Turn everything from the line containing "left wrist: (571, 120, -5)" down to the end of the items into a numbered list, skipping any blank lines and leaving the pictures out of your answer.

Data extract>
[Start of Attachment]
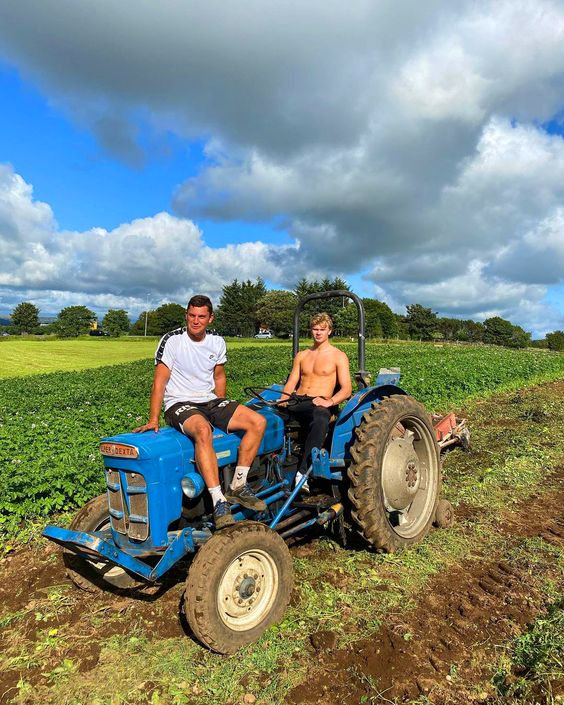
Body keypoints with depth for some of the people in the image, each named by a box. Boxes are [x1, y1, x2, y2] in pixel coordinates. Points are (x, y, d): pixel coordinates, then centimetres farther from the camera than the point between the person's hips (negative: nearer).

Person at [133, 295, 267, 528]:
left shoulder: (217, 343, 6)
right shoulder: (172, 340, -10)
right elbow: (159, 382, -13)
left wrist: (223, 413, 12)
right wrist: (153, 420, -19)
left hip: (210, 401, 6)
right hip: (179, 404, -6)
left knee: (258, 421, -12)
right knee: (203, 430, -39)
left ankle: (237, 487, -7)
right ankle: (219, 502, -34)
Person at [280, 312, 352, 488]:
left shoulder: (338, 356, 9)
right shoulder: (301, 355, 23)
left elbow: (346, 389, 0)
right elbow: (291, 383, 17)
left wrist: (329, 402, -19)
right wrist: (283, 400, -4)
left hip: (317, 404, -5)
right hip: (295, 402, 5)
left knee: (321, 419, -42)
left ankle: (302, 473, -42)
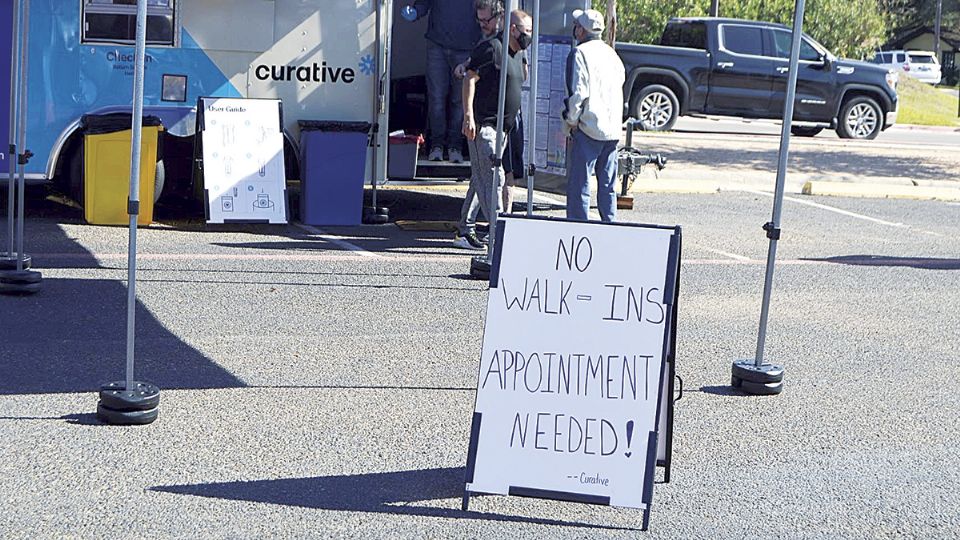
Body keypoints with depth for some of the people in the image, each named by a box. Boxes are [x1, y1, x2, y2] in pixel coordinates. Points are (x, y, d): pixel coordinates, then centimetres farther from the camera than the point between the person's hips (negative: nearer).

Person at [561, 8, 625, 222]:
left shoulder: (580, 53, -9)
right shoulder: (611, 54, 14)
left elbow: (578, 92, -16)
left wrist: (571, 120, -5)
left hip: (588, 130, -7)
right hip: (613, 129, 7)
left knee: (579, 185, -4)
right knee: (607, 186, 13)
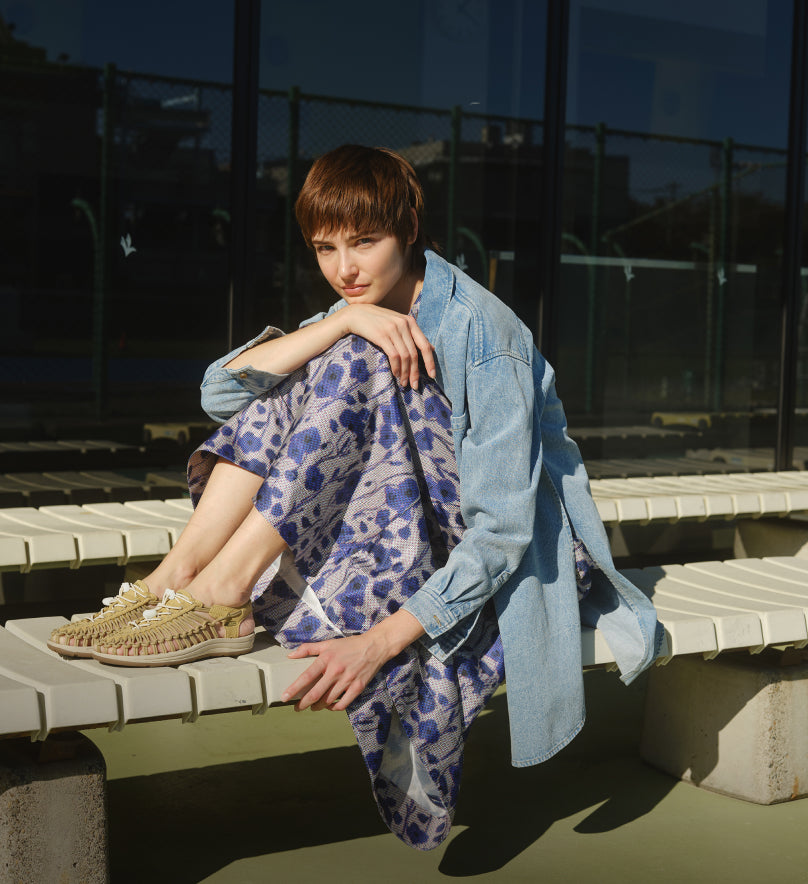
[End of Attachment]
Answer to this exercise>
1. left wrist: (571, 120, -5)
2. left hip: (588, 130, -7)
3. right hip: (613, 129, 7)
4. left knee: (579, 185, -4)
5. right knee: (607, 186, 13)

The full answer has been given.